> _What to do_
Among the entries below, find every line that contains the string "casinos", then copy it.

> _The records_

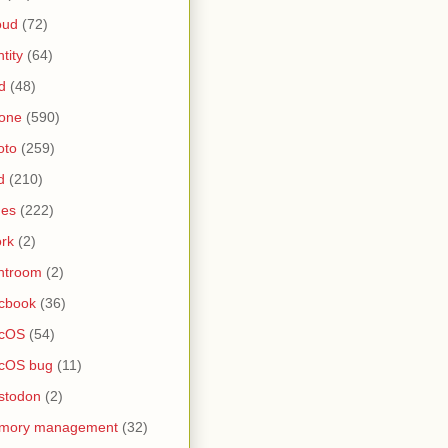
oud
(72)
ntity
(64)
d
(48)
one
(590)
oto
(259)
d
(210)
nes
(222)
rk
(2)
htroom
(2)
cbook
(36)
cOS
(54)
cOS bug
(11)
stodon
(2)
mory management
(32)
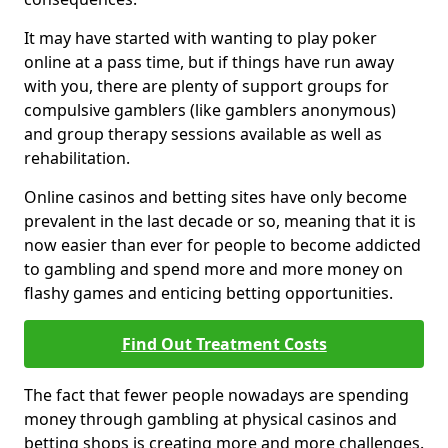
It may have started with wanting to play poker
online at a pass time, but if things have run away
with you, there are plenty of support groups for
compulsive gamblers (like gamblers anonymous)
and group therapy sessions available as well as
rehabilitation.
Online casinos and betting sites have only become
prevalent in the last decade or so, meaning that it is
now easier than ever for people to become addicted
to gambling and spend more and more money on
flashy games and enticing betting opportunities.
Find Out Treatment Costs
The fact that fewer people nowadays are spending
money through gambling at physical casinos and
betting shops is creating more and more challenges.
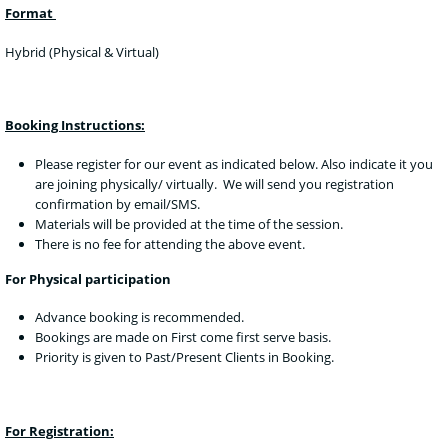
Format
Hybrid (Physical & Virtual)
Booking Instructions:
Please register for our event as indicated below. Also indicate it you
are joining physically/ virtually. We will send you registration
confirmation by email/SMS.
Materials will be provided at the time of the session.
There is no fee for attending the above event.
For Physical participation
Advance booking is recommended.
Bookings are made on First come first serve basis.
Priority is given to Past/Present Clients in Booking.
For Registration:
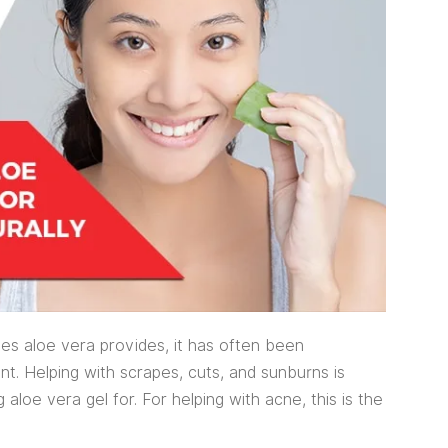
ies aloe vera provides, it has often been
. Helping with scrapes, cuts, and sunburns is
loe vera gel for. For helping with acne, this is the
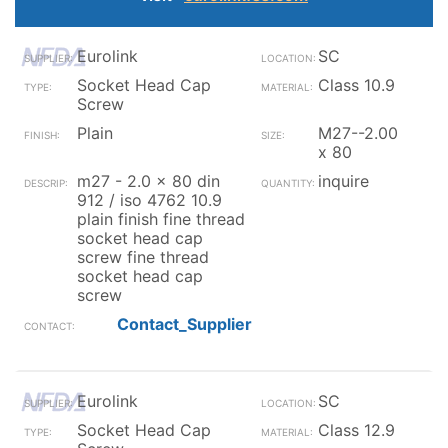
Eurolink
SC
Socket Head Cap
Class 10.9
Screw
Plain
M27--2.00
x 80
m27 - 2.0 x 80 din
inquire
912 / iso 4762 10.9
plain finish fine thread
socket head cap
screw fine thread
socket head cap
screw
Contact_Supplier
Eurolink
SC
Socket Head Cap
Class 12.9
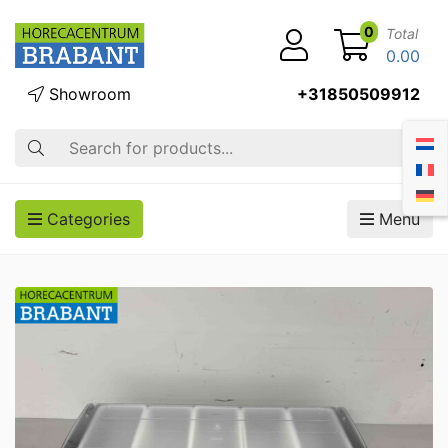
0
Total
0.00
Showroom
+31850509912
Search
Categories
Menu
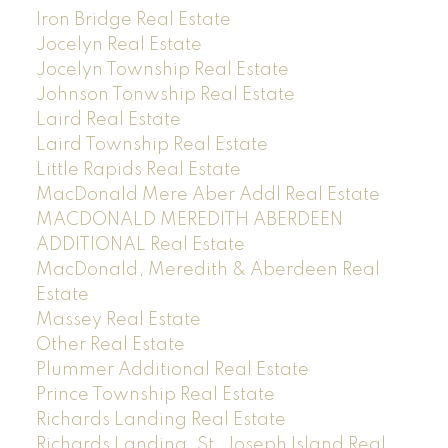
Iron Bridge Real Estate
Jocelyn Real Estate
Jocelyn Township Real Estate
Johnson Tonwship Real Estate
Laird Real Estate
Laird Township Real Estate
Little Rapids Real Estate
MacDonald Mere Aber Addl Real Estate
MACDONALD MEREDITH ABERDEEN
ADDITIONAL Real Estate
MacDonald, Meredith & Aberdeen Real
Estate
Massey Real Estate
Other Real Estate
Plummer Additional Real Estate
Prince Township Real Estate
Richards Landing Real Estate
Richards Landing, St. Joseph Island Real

> _Task response_
Online casinos and betting sites have only become
money through gambling at physical casinos and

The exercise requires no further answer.